Comparing database objects

Database objects can be checked for equality with the object.Equals method or the Equals instance method for each database class instance. Comparing database objects with object.ReferenceEquals or the == operator always returns false if any of the objects are retrieved from the database.

We can also compare database objects by comparing their Oid's.

Example:

var transactor = services.GetRequiredService<ITransactor>();

transactor.Transact(db =>
{
    var firstProduct = db.Insert<Product>();
    var firstProductOid = db.GetOid(firstProduct);
    var secondProduct = db.Insert<Product>();
    var anotherFirstProduct = db.Get<Product>(firstProductOid);

    firstProduct.Equals(secondProduct); // false
    firstProduct.Equals(anotherFirstProduct); // true

    _ = firstProduct == secondProduct; // false
    _ = firstProduct == anotherFirstProduct; // false
    _ = firstProduct == firstProduct; // true

    object.ReferenceEquals(firstProduct, secondProduct); // false
    object.ReferenceEquals(firstProduct, anotherFirstProduct); // false
    object.ReferenceEquals(firstProduct, firstProduct); // true
});

Discovery

Starcounter automatically discovers all database classes in the application assembly, which does not include all referenced assemblies. Manual configuration is required to use database classes from referenced assemblies.

Example

The Something database class definition below is contained in an assembly that our app references:

[Database]
public abstract class Something
{
}

And here's the code we need to have in our application for it to detect the database class definition above, as well as any other database types contained in the same assembly:

using var services = new ServiceCollection()
    .AddStarcounter($"Database=./.database/test;OpenMode=CreateIfNotExists;StartMode=StartIfNotRunning;StopMode=IfWeStarted")
    .Configure<Starcounter.Database.Binding.TypeBindingOptions>(o =>
    {
        Type[] extraDatabaseTypes = typeof(Something) // Getting type of a database class.
            .Assembly // Getting assembly which defines the type.
            .ExportedTypes // Getting all exported types in the assembly.
            .Where(t => t.IsDatabaseType()) // Filtering the types by the `DatabaseAttribute` attribute.
            .ToArray();

        // The `o.DefaultTypes` property contains all automatically discovered database classes.
        // The `o.Types` property defines which classes will be treated as database classes.
        // It shall contain all automatically discovered database classes plus extra classes from the referenced assembly.
        o.Types = o.DefaultTypes.Concat(extraDatabaseTypes).ToArray();
    })
    .BuildServiceProvider();

Limitations

• All database classes must be declared as public abstract.

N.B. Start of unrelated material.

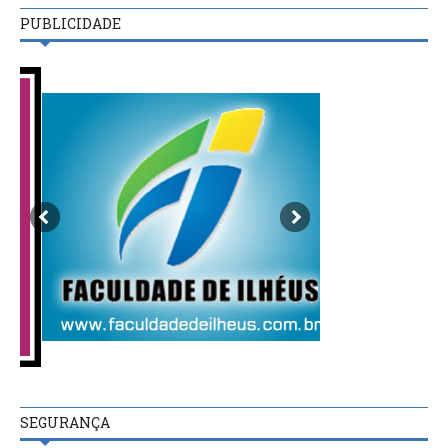
PUBLICIDADE
SEGURANÇA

• Database classes must not inherit from non-database classes.

• Database classes with custom constructors must also declare a public parameterless constructor.

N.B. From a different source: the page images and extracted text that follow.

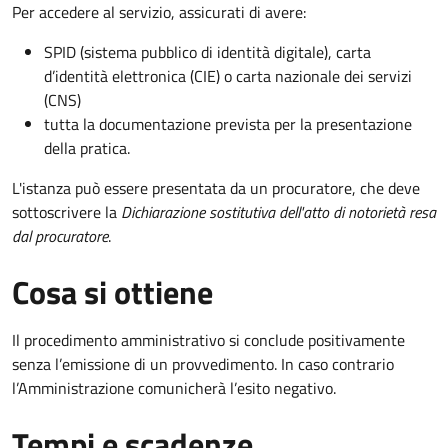
Per accedere al servizio, assicurati di avere:
SPID (sistema pubblico di identità digitale), carta
d’identità elettronica (CIE) o carta nazionale dei servizi
(CNS)
tutta la documentazione prevista per la presentazione
della pratica.
L'istanza può essere presentata da un procuratore, che deve
sottoscrivere la
Dichiarazione sostitutiva dell'atto di notorietà resa
dal procuratore
.
Cosa si ottiene
Il procedimento amministrativo si conclude positivamente
senza l’emissione di un provvedimento. In caso contrario
l’Amministrazione comunicherà l’esito negativo.
Tempi e scadenze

• Database properties must be declared as public abstract, with one of the supported database types as property type.

• It is not allowed to override database properties.

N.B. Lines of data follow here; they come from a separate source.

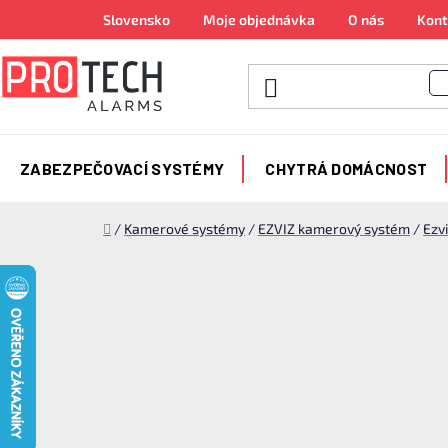
Přejít
Slovensko
Moje objednávka
O nás
Kont
na
obsah
ZABEZPEČOVACÍ SYSTÉMY
CHYTRÁ DOMÁCNOST
Domů
/
Kamerové systémy
/
EZVIZ kamerový systém
/
Ezv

• Proxy state members must be decorated with the ProxyStateAttribute attribute. This also applies to the derived classes.

• Database classes must not have non-database abstract members.

• Database classes can have a maximum of 112 properties for performance reasons. The limit applies to the total number of persistent properties (including all inherited) per class.

• Nested database classes are not supported in SQL queries.